(Records for processing Opens)
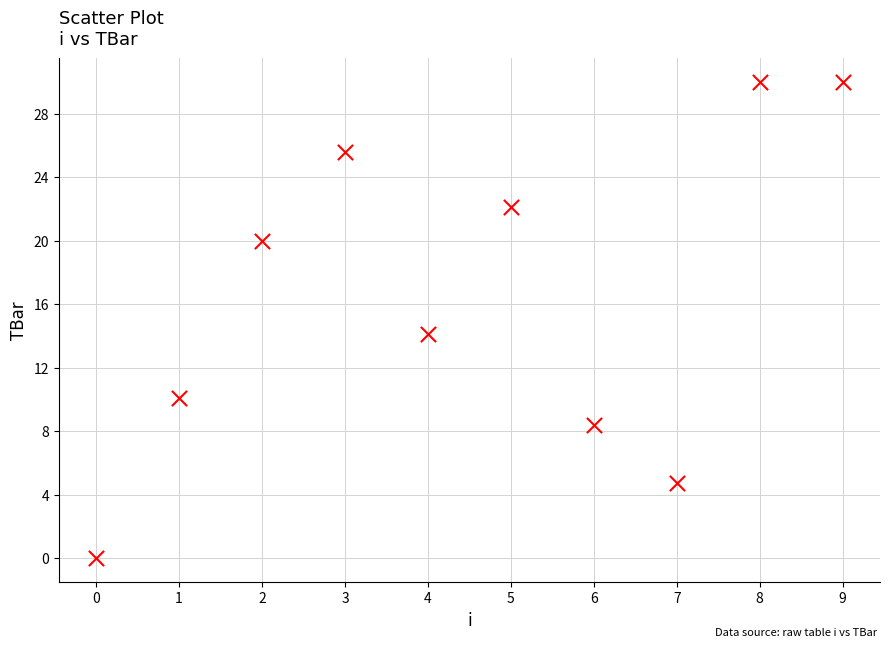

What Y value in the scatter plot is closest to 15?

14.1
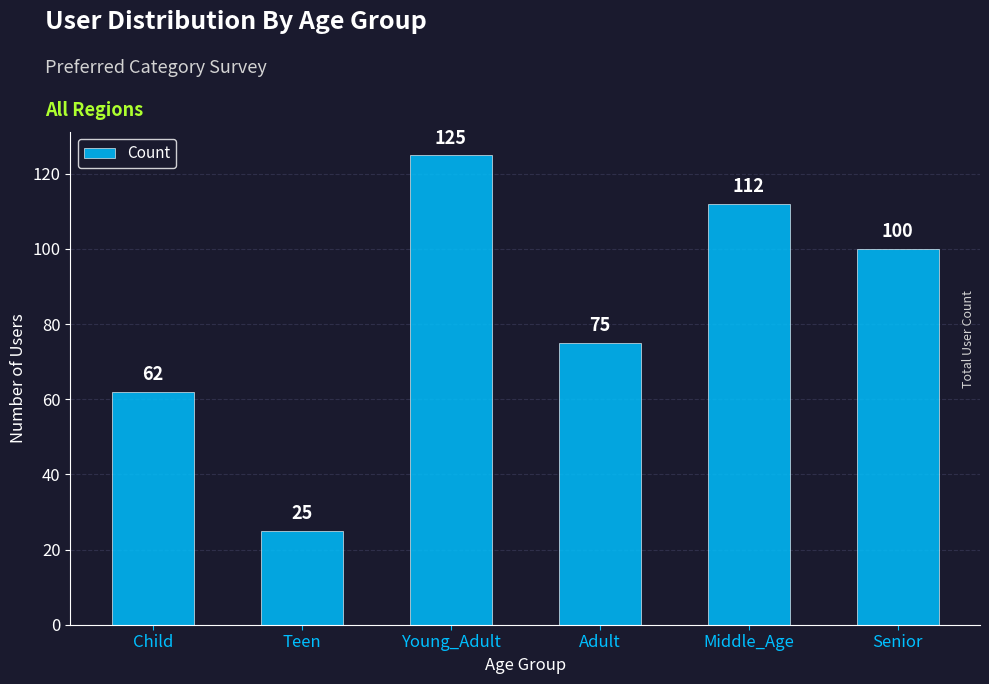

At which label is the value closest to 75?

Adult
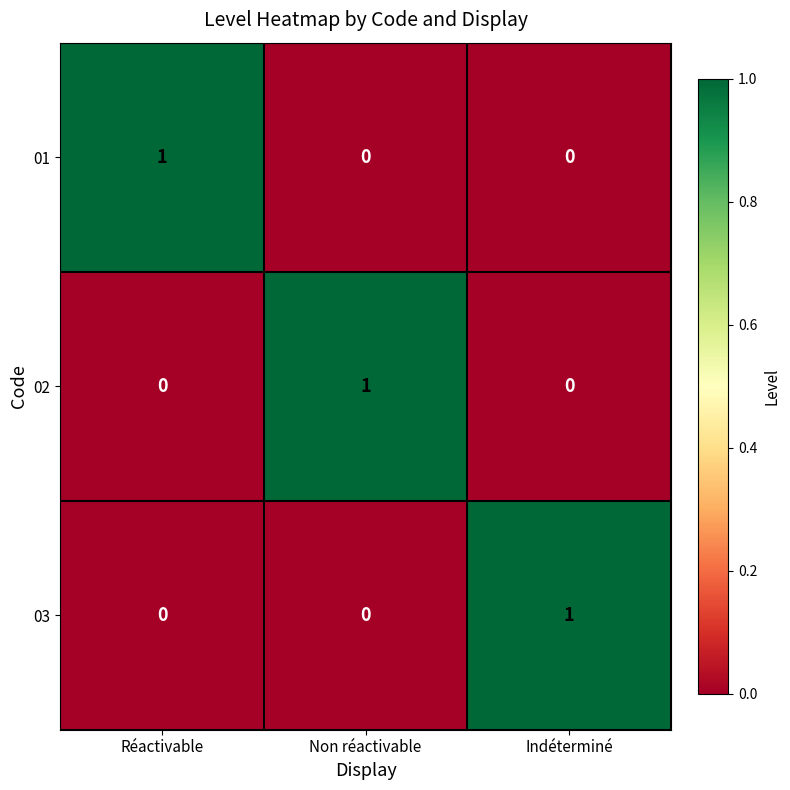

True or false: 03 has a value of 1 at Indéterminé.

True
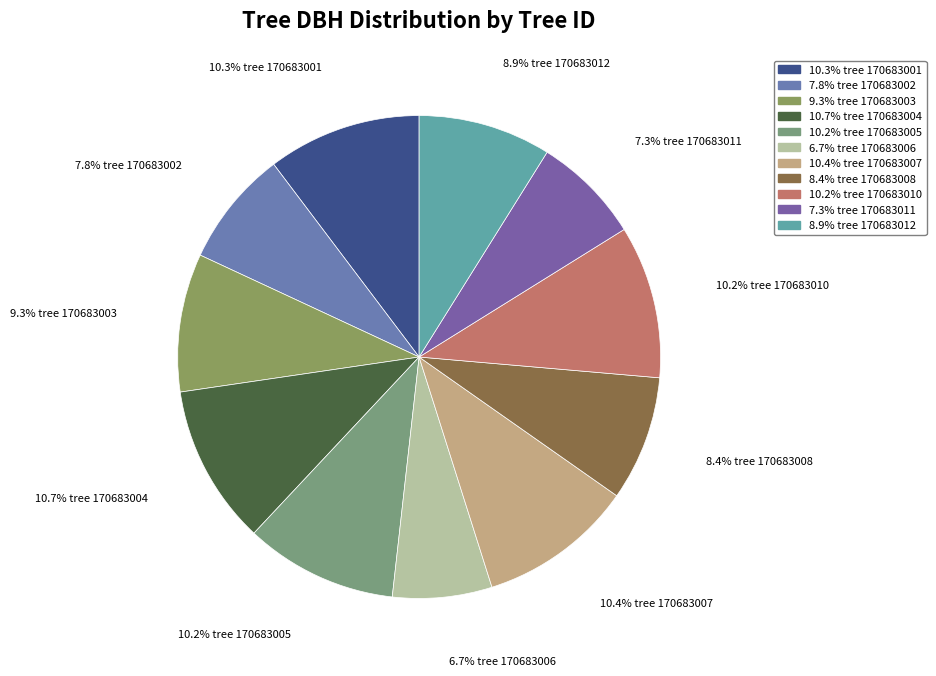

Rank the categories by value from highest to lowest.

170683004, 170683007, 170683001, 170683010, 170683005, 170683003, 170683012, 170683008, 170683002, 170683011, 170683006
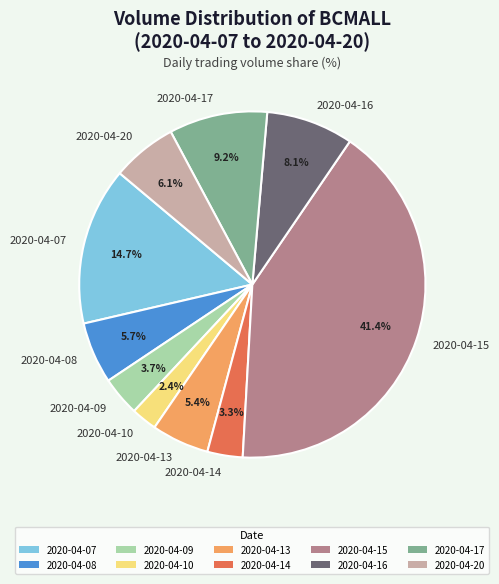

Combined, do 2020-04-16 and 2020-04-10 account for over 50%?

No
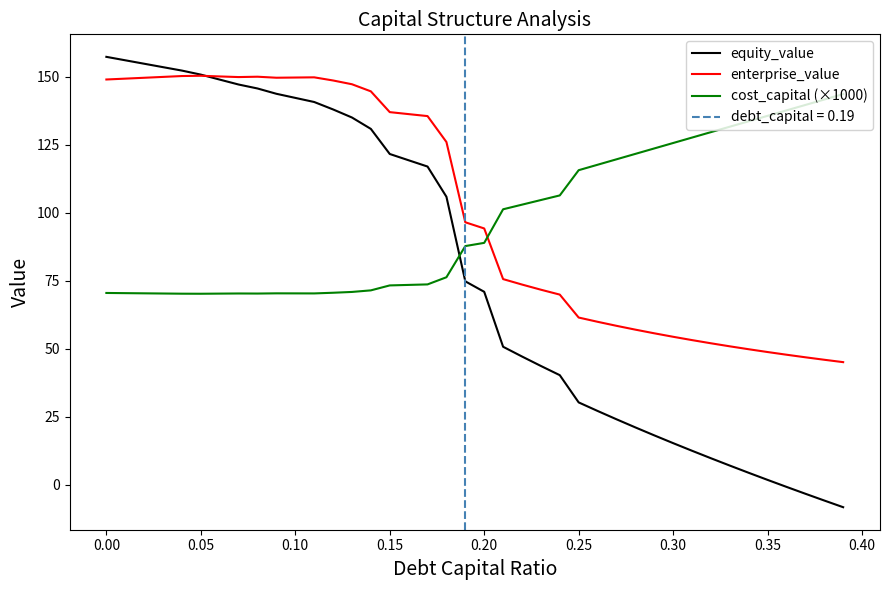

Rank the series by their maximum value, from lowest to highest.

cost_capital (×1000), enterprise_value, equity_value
(Records for processing Closes)
(Records for processing Opens)
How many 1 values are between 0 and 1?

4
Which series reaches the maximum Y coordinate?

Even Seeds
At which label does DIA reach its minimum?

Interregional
(Records for processing Closes)
Activity =>
List every line in the entries above that contains the word "from".

Written answer =>
Rank the categories by value from highest to lowest.
Rank the series by their maximum value, from lowest to highest.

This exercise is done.